### Exercise data
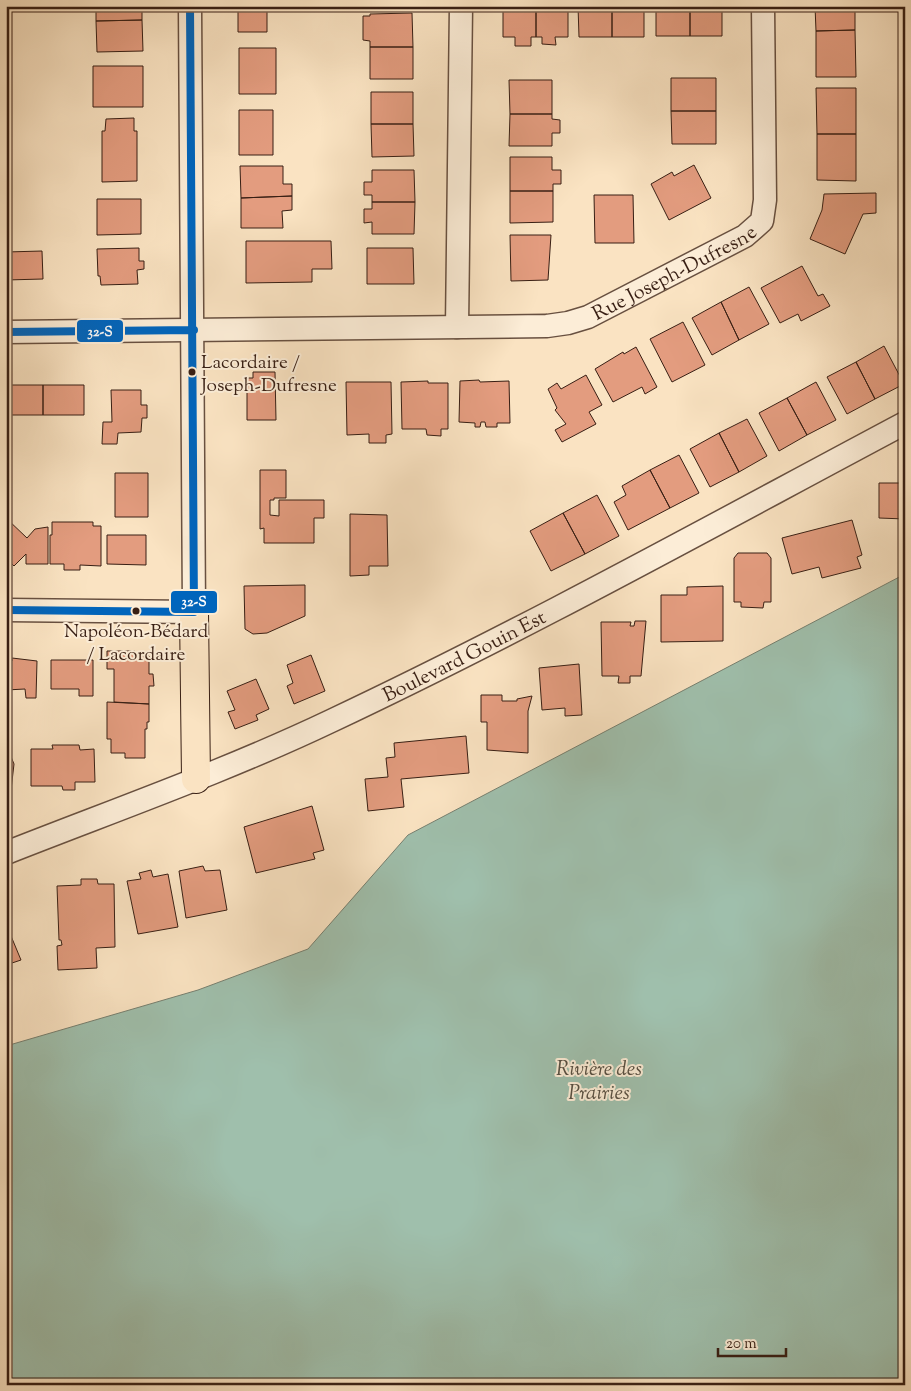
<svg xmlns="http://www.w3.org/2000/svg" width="911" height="1391" viewBox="0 0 911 1391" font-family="'Sorts Mill Goudy',serif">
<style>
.water{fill:#9fbfac;stroke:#767f6f}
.building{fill:#e39c7f;stroke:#381f14}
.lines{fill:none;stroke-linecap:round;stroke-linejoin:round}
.minor-casing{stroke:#685040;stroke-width:25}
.major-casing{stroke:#381f14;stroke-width:30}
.minor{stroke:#fcedd7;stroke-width:22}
.major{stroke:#fae3c2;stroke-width:28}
.bus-1-casing{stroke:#fcedd7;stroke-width:11}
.bus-1{stroke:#0065bd;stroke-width:8}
.bus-dot{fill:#381f14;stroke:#fcedd7;stroke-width:2}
.labels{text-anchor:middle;stroke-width:4;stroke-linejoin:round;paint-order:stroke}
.bus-label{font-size:19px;fill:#381f14;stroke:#fcedd7;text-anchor:start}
.street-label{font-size:20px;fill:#381f14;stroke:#fcedd7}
.water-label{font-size:21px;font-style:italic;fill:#574f42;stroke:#fcedd7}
.line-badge{stroke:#fcedd7;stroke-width:2}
.badge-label{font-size:14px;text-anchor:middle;font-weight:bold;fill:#fff}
</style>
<rect width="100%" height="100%" fill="#fae3c2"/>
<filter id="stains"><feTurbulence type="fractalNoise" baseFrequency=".004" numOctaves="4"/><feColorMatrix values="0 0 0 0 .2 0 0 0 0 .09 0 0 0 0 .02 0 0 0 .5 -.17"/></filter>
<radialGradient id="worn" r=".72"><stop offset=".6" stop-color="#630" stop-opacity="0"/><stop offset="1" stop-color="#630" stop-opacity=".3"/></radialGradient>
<path class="water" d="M905,574V1385H6V1046L198,990L308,949L408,835Z"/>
<path class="building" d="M96,6H142V20L96,21Z
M238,6H267V32H238Z
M503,6H536V37H531V46H515V37H503Z
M536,6H568V37H555L556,45L542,44V37H536Z
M578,6H612V37H579Z
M612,6H644V37H612Z
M656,6H690V36H656Z
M690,6H722V36H690Z
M815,6H855V30L816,31Z
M412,13L413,47H370V41L363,40V16H370V14Z
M142,20L143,51L97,52L96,21Z
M855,30L856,77H816V31Z
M370,47H413V79H370Z
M239,48H276V94H239Z
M93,66H143V107H93Z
M671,78H716V111H671Z
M509,80H552V114H510Z
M816,88H856V134H817Z
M371,92H413V124H371Z
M239,110H273V155H239Z
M671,111H716V144H672Z
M510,114H552V119L560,120V133H552V146H509Z
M134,118V131H137V181L102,182V131H105L106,119Z
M371,124H413L414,156L372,157Z
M817,134H856V181L817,180Z
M510,157H552V170H561V184H553V191H510Z
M694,165L711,198L669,220L651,184L672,172L674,176Z
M240,166H283V184H292V196L241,198Z
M372,170H414L415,202H372V195H364V182H372Z
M510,191H553V222L510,223Z
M876,193V213L863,214L845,254L810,239L822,210L824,194Z
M594,195H633L634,243H595Z
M292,196V210L282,211L283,228H241V198Z
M97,199H141V234L97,235Z
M372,202H415L414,234H372V222L364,223V209H372Z
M510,235H551L548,280L511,281Z
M246,241H331L332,269H312V282L246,283Z
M139,248V261H144V269L137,270L138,284L101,285L100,276H98L97,249Z
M367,248H413L414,284H367Z
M42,251L43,279L6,280V252Z
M802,266L818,296L823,294L830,306L801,321L798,314L780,323L761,288Z
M749,287L769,324L739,340L721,302Z
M721,302L739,340L712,355L692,318Z
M683,322L705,365L672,382L650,339Z
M884,346L904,384L875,399L856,362Z
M636,347L657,387L645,394L642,387L613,402L595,369L623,352L624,354Z
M856,362L875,399L847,414L827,377Z
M253,372H275L276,420H247V378H253Z
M586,375L602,405L589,412L596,424L562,442L555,430L566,424L555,410L557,408L548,389L557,383L561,389Z
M479,380L480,382L509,381L510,423H497V427H486L485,422H481L480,427H475V423L459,422L460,381Z
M428,381V383H448V429H441V436L427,435L426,429H402L401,382Z
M346,382H391L392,434L386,435V443H369V434L347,435Z
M816,382L836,420L807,435L787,398Z
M6,385H43V415H6Z
M43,385H84V415H43Z
M111,390H141V405H147V418H142L141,432L118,433L117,444H102L103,422H112Z
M787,398L807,435L779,451L759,413Z
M747,419L767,456L739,472L719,433Z
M719,433L739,472L710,487L690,449Z
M679,455L699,493L670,508L650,470Z
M260,470H286V498H274V500H270V515L279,516V500H324V518H314V543H264V528L260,529Z
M650,470L670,508L628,530L614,502L626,495L622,486Z
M115,473H148V517H115Z
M879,483H905V519L879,518Z
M597,495L619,536L585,554L563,513Z
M563,513L585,554L551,571L530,531Z
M350,514L387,515L388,566H369V575L350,576Z
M6,518L27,538L35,529L48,527V564H26V554L14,566L6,558Z
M852,520L862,555L857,557L861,568L822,578L819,567L792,574L782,538Z
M52,522H93V526H101V566L80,565V570H64V564H50V535H52Z
M107,535H146V565L107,564Z
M738,553H767L771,558V602H764L763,608L741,607V602H734V558Z
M305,585V616L267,633L253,634L245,629L244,586Z
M723,586V641L661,642V595H687V587Z
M635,621H646L641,676H630V683H618L619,676H602L601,622H631L630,626H634Z
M107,651H135V656H149V674H153L154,686H149V704L114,702V669H107Z
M311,655L325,691L294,704L287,686L293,683L287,665Z
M12,658L37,661L36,698H26L25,689L6,690V661H12Z
M51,660H93V696H79V689H51Z
M579,664L582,715L565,716V708L542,710L539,668Z
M256,679L269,709L256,715L258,720L235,729L228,712L235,710L227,691Z
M481,695H502V701H517V699L532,696L528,711V753L487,750V722H481Z
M107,702L149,704V722H147V729H145V758H125V753H111V739H107Z
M466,736L469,773L401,779L404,807L368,811L365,779L388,777L386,758L395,757L394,743Z
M52,745H79L80,750L94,749L95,782H75V790H63L62,786H31V749H53Z
M9,752L14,764L8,816L6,817V753Z
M312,806L324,850L313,853L315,859L256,873L244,827Z
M203,866L205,871L220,870L227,910L186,918L179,871Z
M151,870L153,877L168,874L178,927L138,934L127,881L141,879L139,873Z
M81,879H97L98,884H114L115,947L96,948L97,968L58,970L57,946L62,945L61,940H59L57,886L81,885Z
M6,924L21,960L6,965Z"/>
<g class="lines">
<defs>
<g id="minor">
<path d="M457,327L461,6"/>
<path id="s1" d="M6,332L547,326L568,323L588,317L745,236L762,221L765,200L763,6"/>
<path d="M6,610L194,612L190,6"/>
<path id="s2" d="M6,853C115,810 226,771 331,721C526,629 715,524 905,423"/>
</g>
<path id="major" d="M194,612L196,779"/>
</defs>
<use href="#minor" class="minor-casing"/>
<use href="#major" class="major-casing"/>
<use href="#minor" class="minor"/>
<use href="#major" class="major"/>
<defs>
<path id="bus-1" d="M6,332L194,330
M6,610L194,612L190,6"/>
</defs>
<use href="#bus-1" class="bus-1-casing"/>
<use href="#bus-1" class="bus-1"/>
</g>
<g class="bus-dot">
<circle cx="192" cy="372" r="4.5"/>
<circle cx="136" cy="611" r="4.5"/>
</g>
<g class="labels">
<g class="bus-label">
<text x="201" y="368">Lacordaire /<tspan x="201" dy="23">Joseph-Dufresne</tspan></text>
<text x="136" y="637" text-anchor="middle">Napoléon-Bédard<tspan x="136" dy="23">/ Lacordaire</tspan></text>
</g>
<g class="street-label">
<text dy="7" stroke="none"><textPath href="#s1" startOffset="680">Rue Joseph-Dufresne</textPath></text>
<text dy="7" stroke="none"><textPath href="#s2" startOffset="499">Boulevard Gouin Est</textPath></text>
</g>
<g class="water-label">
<text x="599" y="1075">Rivière des<tspan x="599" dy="24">Prairies</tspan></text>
</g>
</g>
<g class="line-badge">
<rect x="76" y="319" width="48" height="24" rx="5" fill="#0065bd"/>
<rect x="170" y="590" width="48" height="24" rx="5" fill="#0065bd"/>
</g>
<g class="badge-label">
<text x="100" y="336">32-S</text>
<text x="194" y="606">32-S</text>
</g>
<rect width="911" height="1391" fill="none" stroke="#fae3c2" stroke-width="25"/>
<rect x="8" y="8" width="896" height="1376" fill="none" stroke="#381f14" stroke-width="2.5"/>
<rect x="12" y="12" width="886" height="1366" fill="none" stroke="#381f14"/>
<path d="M718 1348v8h68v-8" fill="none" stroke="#381f14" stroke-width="2.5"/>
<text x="726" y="1348" font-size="15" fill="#381f14" stroke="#fcedd7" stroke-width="4" paint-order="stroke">20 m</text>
<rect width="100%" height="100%" filter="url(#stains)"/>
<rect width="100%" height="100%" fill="url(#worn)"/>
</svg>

### The problem
What lines above contain the word "worn"? Please copy each one.

### Solved exercise
<radialGradient id="worn" r=".72"><stop offset=".6" stop-color="#630" stop-opacity="0"/><stop offset="1" stop-color="#630" stop-opacity=".3"/></radialGradient>
<rect width="100%" height="100%" fill="url(#worn)"/>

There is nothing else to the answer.